Lively, entertaining reviews of, and essays on, old and newer films and everything relating to them, written by professional author William Schoell.

Thursday, May 18, 2017


Chester Morris and George E. Stone as Boston and "Runt"
THE CHANCE OF A LIFETIME (1943). Director: William Castle.

"You've seen too many bad movies, Boston." -- Nails Blanton.

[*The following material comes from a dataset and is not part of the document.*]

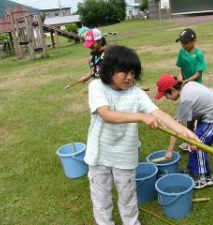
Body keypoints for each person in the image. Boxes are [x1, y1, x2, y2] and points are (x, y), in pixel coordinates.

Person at [84, 45, 199, 225]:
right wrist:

Ex-con and adventurer Boston Blackie (Chester Morris of Red-Headed Woman) importunes the prison board to release several men -- none of whom are what he terms "habitual criminals" -- so they can aid the war effort. Twelve of these test cases get jobs in a factory owned by Arthur Manleder (Lloyd Corrigan) and move in to Boston's apparently spacious apartment. Unfortunately, one of these men, Dooley Watson (Erik Rolf), is allowed to see his wife and child and uses the opportunity to try to get some money he stole years before. Also covetous of the money is Nails Blanton (Douglas Fowley of Behind Locked Doors), leading to a gun battle and Boston being accused of murder. Naturally Boston escapes from Inspector Farraday (Richard Lane) -- there's a good scene when he and his sidekick, the Runt (George E. Stone). descend in a dumb waiter as part of their getaway -- and later the two dress in drag to take the place of two inebriated scrub women (one of whom is Maude Eburne) to get at a safe in police HQ. An unusual feature of the flick is that aside from Dooley Watson's wife (Jeanne Bates of The Phantom) and Nail's briefly-seen, unnamed moll, there are no women in the film for Boston to dally with. Corpulent Cy Kendall, also briefly-seen, shows up as a character appropriately named Jumbo. The Chance of a Lifetime has an interesting premise but the film itself is tedious. As everything is spelled out for you in TV episode fashion, this has no surprises and hence little suspense.

Verdict: Sometimes the Boston Blackie movies work; sometime not. **.